# Panoramic Camera Not Working



## nstallion (Oct 31, 2011)

Running shift3r 2.3 blurry xoom. Not sure if this has anything to do with the ROM or something motorola broke in their (unreleased) updates or something I did.

I take a panoramic picture and after I push the square button to show I'm down with the panorama, it sits there saying "stitching captures" for a minute and then no picture is actually created.

My brother's Bionic is completely stock and unrooted and it works fine on his.

Is this working/not working for anyone else?


----------



## Frankie (Sep 24, 2011)

I had the same issue and googled for answers and came across something that seemed to work.

When you are done with the panaroma shot, move it back in the opposite direction(towards where you started) and wait for the box to turn red. It should save it then, but even then its somewhat intermittent for me.

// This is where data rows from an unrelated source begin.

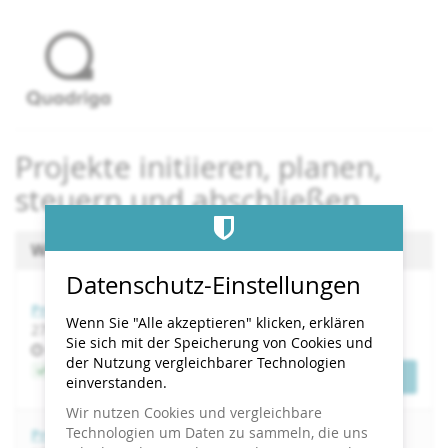
Zum
Haupt-
Inhalt
springen
Projekte initiieren, planen,
steuern und abschließen
Wählen Sie einen Termin aus
Datenschutz-Einstellungen
Projekte initiieren, planen, steuern und abschließen
Wenn Sie "Alle akzeptieren" klicken, erklären
bis
27.
–
28. August 2026
Sie sich mit der Speicherung von Cookies und
Uhrzeit
09:00
der Nutzung vergleichbarer Technologien
Jetzt buchen
Tickets
einverstanden.
Wir nutzen Cookies und vergleichbare
Technologien um Daten zu sammeln, die uns
Projekte initiieren, planen, steuern und abschließen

If it says "stitching captures" for longer than 4-5 seconds then it didn't work right.


----------



## Devlop (Nov 7, 2011)

Are you running .893? I loaded 7.893, deodexed, and found the panoramic to do the same thing. Also found the stock gallery wouldn't fully render my pics. Quickpic would though. I went ahead and flashed my nandroid of stock 7.893 and it all works again. It might have something to do with the deodexing. I was going to deodex again tonight and see what happens.


----------